Marktausblick

Noch eine Bärenmarkt-Rally

Mehr als eine Bärenmarkt-Rally ist der aktuelle Aufwärtstrend an den Aktienmärkten noch nicht. Denn die Belastungsfaktoren bestehen weiterhin.

Noch eine Bärenmarkt-Rally

Von Christopher Kalbhenn,

Frankfurt

Zum Wochenschluss dürfte sich am Aktienmarkt unter den Marktteilnehmern etwas Erleichterung breitgemacht haben. Denn der Dax hat in der abgelaufenen Handelswoche nicht nur seine Talfahrt, die ihn am Dienstag bis auf ein Jahrestief von 12391 Zähler gedrückt hat, unterbrochen, sondern im Verlauf eine starke Gegenbewegung hingelegt. Am Freitag hievte sie den Standardwerteindex über die Marke von 13000 Punkte. Zuletzt lag er mit einem Wochenplus von 1,6% bei 13015 Zählern.

Belastungen bestehen fort

Mehr als noch eine Bärenmarkt-Rally ist aber auch diese Gegenbewegung wahrscheinlich nicht. Denn die Belastungsfaktoren hinter dem Bärenmarkt bestehen unverändert fort. Sie werden sich möglicherweise noch deutlich verstärken, sollte Russland die jährliche Wartung der Nord-Stream-1-Pipeline als Vorwand nutzen, die Gaslieferungen weiter zu reduzieren oder diese gleich ganz einzustellen. Rezessionssorgen werden den Aktienmarkt nicht zuletzt aus diesem Grund weiter plagen und zumindest der Gegenbewegung Grenzen setzen. Zwar haben die Märkte eben deswegen andererseits ihre Erwartungen an Leitzinserhöhungen zurückgeschraubt. Vorerst ist jedoch von dieser Seite in der Realität wenig Erleichterung zu erwarten. Das Protokoll der zurückliegenden Fed-Sitzung hat deutlich gezeigt, dass die US-Zentralbank entschlossen ist, aggressiv gegen die hohe Inflation vorzugehen, und bereit ist, gegebenenfalls auch in ihrer kommenden Sitzung einen großen Zinsanhebungsschritt von 75 Basispunkten vorzunehmen. Auch der robuste US-Arbeitsmarktbericht vom Freitag deutet in diese Richtung. Dass andererseits für 2023 mittlerweile schon Zinssenkungen der Fed eingepreist werden, ist aus Sicht des Aktienmarktes ein zweischneidiges Schwert. Denn das impliziert das Abrutschen der US-Wirtschaft in die Rezession, mit negativen Folgen für die Unternehmensgewinne.
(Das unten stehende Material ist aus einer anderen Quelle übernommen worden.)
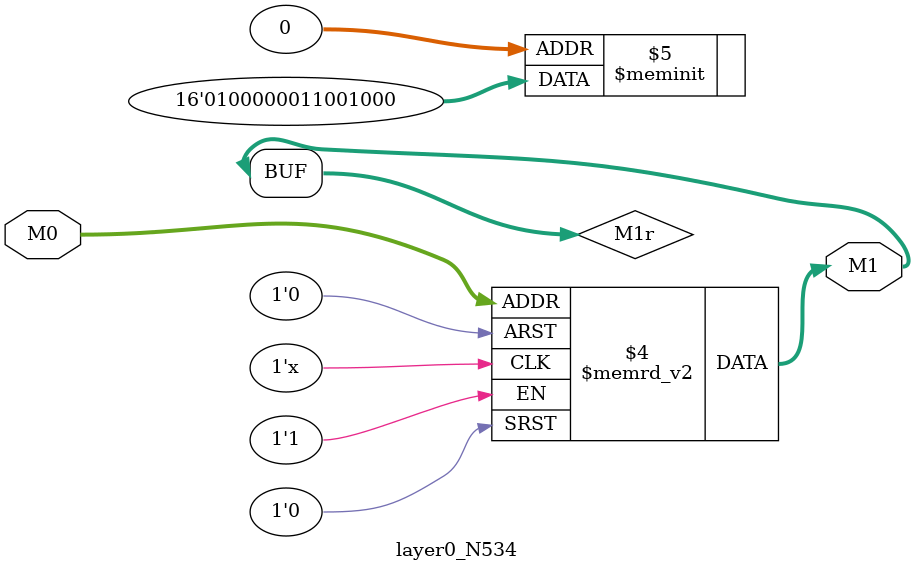
<source format=v>
module layer0_N534 ( input [2:0] M0, output [1:0] M1 );

	(*rom_style = "distributed" *) reg [1:0] M1r;
	assign M1 = M1r;
	always @ (M0) begin
		case (M0)
			3'b000: M1r = 2'b00;
			3'b100: M1r = 2'b00;
			3'b010: M1r = 2'b00;
			3'b110: M1r = 2'b00;
			3'b001: M1r = 2'b10;
			3'b101: M1r = 2'b00;
			3'b011: M1r = 2'b11;
			3'b111: M1r = 2'b01;

		endcase
	end
endmodule

</source>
Die Gewinne rücken in den kommenden Tagen in den Vordergrund. In den USA beginnt die Berichtssaison zum zweiten Quartal, bei der die Banken den Startschuss geben. J.P. Morgan und Morgan Stanley legen am Donnerstag ihre Zahlen vor, am Freitag folgen BNY Mellon, Citi­group und Wells Fargo. Experten befürchten, dass mit der Saison eine Abwärtswelle bei den bislang sehr stabilen Gewinnprognosen der Analysten einhergehen wird, was für Volatilität beziehungsweise erneut unter Druck geratende Notierungen an Aktienmärkten sorgen wird. „Negative Anpassungen von Analystenschätzungen an das Wirtschaftsumfeld sehen wir (…) weiterhin als unvermeidlich an und in diesem Zusammenhang auch als Gefahr für weitere Kursvolatilität“, so die DZ Bank am Freitag.

„Die zuletzt wieder rückläufigen Inflationserwartungen, die derzeit sinkenden Leitzinserwartungen für EZB und Fed sowie das Dax-KGV von 10 sprechen kurzfristig für stabilere Aktienmärkte“, so die Commerzbank. Kurzfristig bestehe damit eine gute Chance, dass sich der deutsche Aktienmarkt stabilisieren wird. Mittelfristig drohten aber angesichts der für das erste Halbjahr 2023 zu erwartenden US-Rezession weitere Kursverluste. Dem Institut zufolge sind die Gewinnprognosen der Analysten zu optimistisch. Denn für 2022 erwarteten sie einen Anstieg der Dax-Gewinne von 6%. Ein Blick auf frühere Konjunkturzyklen zeige, dass gerade in Rezessionsphasen die realisierten Unternehmensgewinne 20% bis 40% unter den ursprünglichen Erwartungen der Analysten liegen. „Und schließlich dürfte der Ukraine-Krieg den Aktienmarkt weiter belasten.“ So sei das Kurs-Buchwert-Verhältnis der BASF-Aktie mittlerweile aufgrund der Gassorgen auf ein Rekordtief von 0,85 gefallen.